The American Civil Liberties Union believes this provision is a violation of constitutional rights and that prisoners wrongly convicted will not have enough time to overturn the verdicts against them. Supporters of the law say that this provision will eliminate long, costly appeals, which at times run into many years; they argue that speedy executions will be a deterrent to terrorists. The Supreme Court will ultimately rule on the constitutionality of the provisions of the Anti-Terrorism Act.
An earlier provision in the Anti-Terrorism Act that would have given the federal government power to wiretap suspected terrorist groups’ phones without a warrant was removed from the final bill, following objections from both Democrats and Republicans.
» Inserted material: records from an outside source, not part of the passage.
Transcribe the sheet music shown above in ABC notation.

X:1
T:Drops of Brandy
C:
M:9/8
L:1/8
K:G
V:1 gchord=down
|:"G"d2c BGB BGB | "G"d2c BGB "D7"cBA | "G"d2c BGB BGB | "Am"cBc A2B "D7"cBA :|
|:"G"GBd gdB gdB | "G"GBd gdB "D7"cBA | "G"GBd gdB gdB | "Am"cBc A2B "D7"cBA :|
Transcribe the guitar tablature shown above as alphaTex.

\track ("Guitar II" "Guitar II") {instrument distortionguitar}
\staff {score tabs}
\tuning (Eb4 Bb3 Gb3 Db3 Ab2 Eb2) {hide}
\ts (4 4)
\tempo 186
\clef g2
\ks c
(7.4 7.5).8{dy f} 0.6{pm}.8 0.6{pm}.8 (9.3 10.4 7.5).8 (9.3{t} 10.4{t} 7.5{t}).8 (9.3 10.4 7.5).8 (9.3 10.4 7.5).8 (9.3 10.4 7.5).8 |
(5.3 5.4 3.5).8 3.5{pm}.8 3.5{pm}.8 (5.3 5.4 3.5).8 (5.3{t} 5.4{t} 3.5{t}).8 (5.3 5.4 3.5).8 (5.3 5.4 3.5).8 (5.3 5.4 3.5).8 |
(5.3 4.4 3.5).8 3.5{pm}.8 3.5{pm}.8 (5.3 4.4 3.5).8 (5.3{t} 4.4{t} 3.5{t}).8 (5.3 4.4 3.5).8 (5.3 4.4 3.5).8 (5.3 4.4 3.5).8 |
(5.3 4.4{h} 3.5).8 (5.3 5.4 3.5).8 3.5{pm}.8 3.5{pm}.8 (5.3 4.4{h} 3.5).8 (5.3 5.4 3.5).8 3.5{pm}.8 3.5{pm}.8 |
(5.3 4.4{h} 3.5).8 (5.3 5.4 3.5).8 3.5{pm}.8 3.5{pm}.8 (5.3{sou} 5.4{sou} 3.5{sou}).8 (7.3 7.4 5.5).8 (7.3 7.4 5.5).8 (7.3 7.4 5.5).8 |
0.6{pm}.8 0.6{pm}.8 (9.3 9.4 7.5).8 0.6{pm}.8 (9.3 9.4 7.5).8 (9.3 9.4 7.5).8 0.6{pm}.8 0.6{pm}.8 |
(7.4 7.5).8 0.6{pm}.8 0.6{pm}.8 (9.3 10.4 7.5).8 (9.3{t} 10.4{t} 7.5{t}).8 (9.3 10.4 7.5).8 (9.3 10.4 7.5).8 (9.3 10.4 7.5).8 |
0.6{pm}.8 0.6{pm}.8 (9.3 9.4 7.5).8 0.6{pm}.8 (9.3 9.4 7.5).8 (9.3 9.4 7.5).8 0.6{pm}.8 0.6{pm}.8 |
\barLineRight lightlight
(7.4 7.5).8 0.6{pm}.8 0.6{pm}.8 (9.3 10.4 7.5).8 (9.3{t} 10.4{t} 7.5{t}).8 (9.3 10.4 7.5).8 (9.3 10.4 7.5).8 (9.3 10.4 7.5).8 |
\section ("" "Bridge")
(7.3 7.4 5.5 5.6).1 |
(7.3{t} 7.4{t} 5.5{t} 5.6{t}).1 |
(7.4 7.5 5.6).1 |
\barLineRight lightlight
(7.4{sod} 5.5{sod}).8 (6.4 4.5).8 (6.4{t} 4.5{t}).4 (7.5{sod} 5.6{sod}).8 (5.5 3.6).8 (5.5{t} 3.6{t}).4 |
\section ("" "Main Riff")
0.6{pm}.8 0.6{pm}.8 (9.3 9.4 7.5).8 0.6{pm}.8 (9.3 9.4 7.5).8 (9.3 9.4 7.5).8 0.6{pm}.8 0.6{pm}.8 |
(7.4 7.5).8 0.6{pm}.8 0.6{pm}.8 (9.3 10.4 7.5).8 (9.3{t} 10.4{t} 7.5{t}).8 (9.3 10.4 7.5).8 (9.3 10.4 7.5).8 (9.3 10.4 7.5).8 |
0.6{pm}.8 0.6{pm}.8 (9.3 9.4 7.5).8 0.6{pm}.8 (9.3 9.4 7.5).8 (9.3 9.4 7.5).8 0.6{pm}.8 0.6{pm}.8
The Act would have allowed the information obtained in this way to be used in court. Rep. Bob Barr (R-Ga.) said: "We do not need to give our government vast new powers." Members of civil liberties groups agreed, saying that this provision would have violated people’s right to privacy. Other lawmakers argued that tragedies such as the Oklahoma City bombing make it essential that the federal government be allowed to monitor militia groups more closely.” (“Domestic Terrorism, Close up Foundation, Online”)
Is pushing an old lady off train platforms, an act of terrorism? The victim is an innocent wrinkled-up aged woman and the person pushing her is a “terrorist” to the victim’s family. Others might think of the person as a cruel maniac. Therefore, it is essential that one puts into consideration the thoughts of others before defining terrorism.